For centuries, he was universally admired as a hero. Now he’s widely considered to be a despoiler of paradise, an enslaver, and a genocidal maniac.

I’m talking, of course, about Christopher Columbus. So which is true? Is he a hero—or a villain? 

The truth is complicated, as the truth often is—especially when you have to go back 500 years to find it. But let’s try to get as close as we can. 

Columbus was born in 1451 in the port city of Genoa, Italy. At a time when birth often determined destiny, his origins were entirely unremarkable. His father was a middle-class wool weaver who expected his son to follow the same path. But Columbus had different plans. The Age of Discovery was dawning. The future belonged to the bold. And the bold went to sea. 

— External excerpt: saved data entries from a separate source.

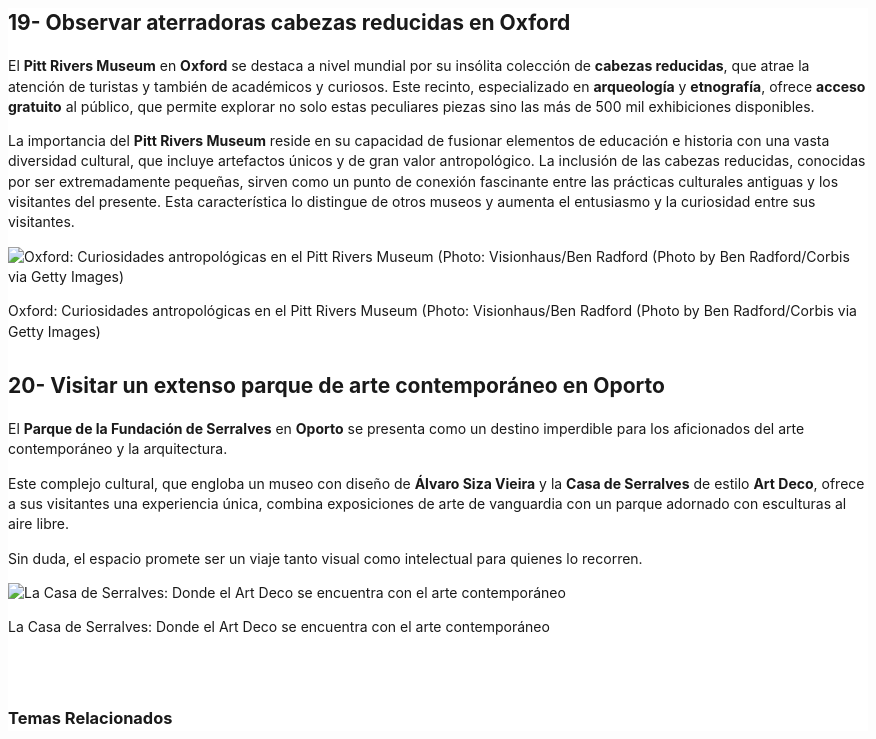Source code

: ## 19- Observar aterradoras cabezas reducidas en Oxford

El **Pitt Rivers Museum** en **Oxford** se destaca a nivel mundial por su insólita colección de **cabezas reducidas**, que atrae la atención de turistas y también de académicos y curiosos. Este recinto, especializado en **arqueología** y **etnografía**, ofrece **acceso gratuito** al público, que permite explorar no solo estas peculiares piezas sino las más de 500 mil exhibiciones disponibles.

La importancia del **Pitt Rivers Museum** reside en su capacidad de fusionar elementos de educación e historia con una vasta diversidad cultural, que incluye artefactos únicos y de gran valor antropológico. La inclusión de las cabezas reducidas, conocidas por ser extremadamente pequeñas, sirven como un punto de conexión fascinante entre las prácticas culturales antiguas y los visitantes del presente. Esta característica lo distingue de otros museos y aumenta el entusiasmo y la curiosidad entre sus visitantes.

![Oxford: Curiosidades antropológicas en el Pitt Rivers Museum (Photo: Visionhaus/Ben Radford (Photo by Ben Radford/Corbis via Getty Images)](https://www.infobae.com/new-resizer/rUdxCa_wwp10bXCcuaCX5tVTjk4=/992x606/filters:format(webp):quality(85)/cloudfront-us-east-1.images.arcpublishing.com/infobae/DQL4Q7WBPZHNTB7FLHFN2S6KFY.jpg%20992w)

Oxford: Curiosidades antropológicas en el Pitt Rivers Museum (Photo: Visionhaus/Ben Radford (Photo by Ben Radford/Corbis via Getty Images)

## 20- Visitar un extenso parque de arte contemporáneo en Oporto

El **Parque de la Fundación de Serralves** en **Oporto** se presenta como un destino imperdible para los aficionados del arte contemporáneo y la arquitectura.

Este complejo cultural, que engloba un museo con diseño de **Álvaro Siza Vieira** y la **Casa de Serralves** de estilo **Art Deco**, ofrece a sus visitantes una experiencia única, combina exposiciones de arte de vanguardia con un parque adornado con esculturas al aire libre.

Sin duda, el espacio promete ser un viaje tanto visual como intelectual para quienes lo recorren.

![La Casa de Serralves: Donde el Art Deco se encuentra con el arte contemporáneo](https://www.infobae.com/new-resizer/xvvwvSfYJhqucX3KzuTIRYkR_ms=/420x236/filters:format(webp):quality(85)/cloudfront-us-east-1.images.arcpublishing.com/infobae/6H5AA7QG4BGVLMXCPJ3QGIKEHY.jpg%20420w)

La Casa de Serralves: Donde el Art Deco se encuentra con el arte contemporáneo

### <br/>

### Temas Relacionados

By the time he turned 30, Columbus had sailed to Iceland, Ireland, and Africa. Somewhere on his many voyages, he became obsessed with the idea that there was a westward sea route from Europe to India. But there were no maps to consult, only wild rumors of sea monsters and endless ocean.

He put together the 15th-century version of a PowerPoint presentation for the king of Portugal, then the world’s leading sea power. But the king, heeding the advice of his experts, turned him down. It simply couldn’t be done, the experts told the king. It was pure speculation, and an expensive one at that. 

So Columbus took his plans to Spain. But King Ferdinand and Queen Isabella weren’t interested either—at least, not at first.

Columbus persevered. After eight years, they finally relented. They gave the explorer three small ships. There was a time when every schoolkid knew their names—the Niña, the Pinta, and the Santa Maria—and the year in which Columbus set sail: 1492.

Except for a compass and the stars, Columbus had virtually no navigation tools at his disposal. He was, to mix metaphors, flying blind. He was heading west. That’s about all he knew. 

Once the ships left the Canary Islands, they were on their own. His crews stayed loyal for the first week, but by the third week, they had lost their nerve. Columbus, however, never lost his. By sheer force of will, he kept his men in line. 

Finally, after 10 long weeks at sea, on the night of October 11, Columbus spotted land. 

He called it San Salvador. Today we know it as the Bahamas. 

There Columbus and his men encountered the Taino tribe. The first encounter between Europe and the Americas went well. The Taino were curious and helpful. Columbus was emphatic that his crew treat them with kindness and respect. 

Lest you think that Columbus stumbled on the Garden of Eden, the islands were also inhabited by the Caribs, a tribe of cannibals for whom, according to Pulitzer Prize-winning historian Samuel Eliot Morison, babies were a delicacy—or, in Morison’s words, “a…toothsome morsel.” Like every place else on Earth, in every time in history, the local peoples were a mixed bag. Some good, some not so good.

Upon his return to Spain, word of the Italian explorer’s successful voyage quickly spread throughout Europe. A New World had been discovered, and the Old World would never be the same. 

Columbus was a man meant for the sea. On land, he was easily outmaneuvered and betrayed by professional politicians and bureaucrats. It is on their dubious, self-serving accounts that modern attacks on Columbus’s reputation are based. In his own day, these attacks made the explorer’s life a misery.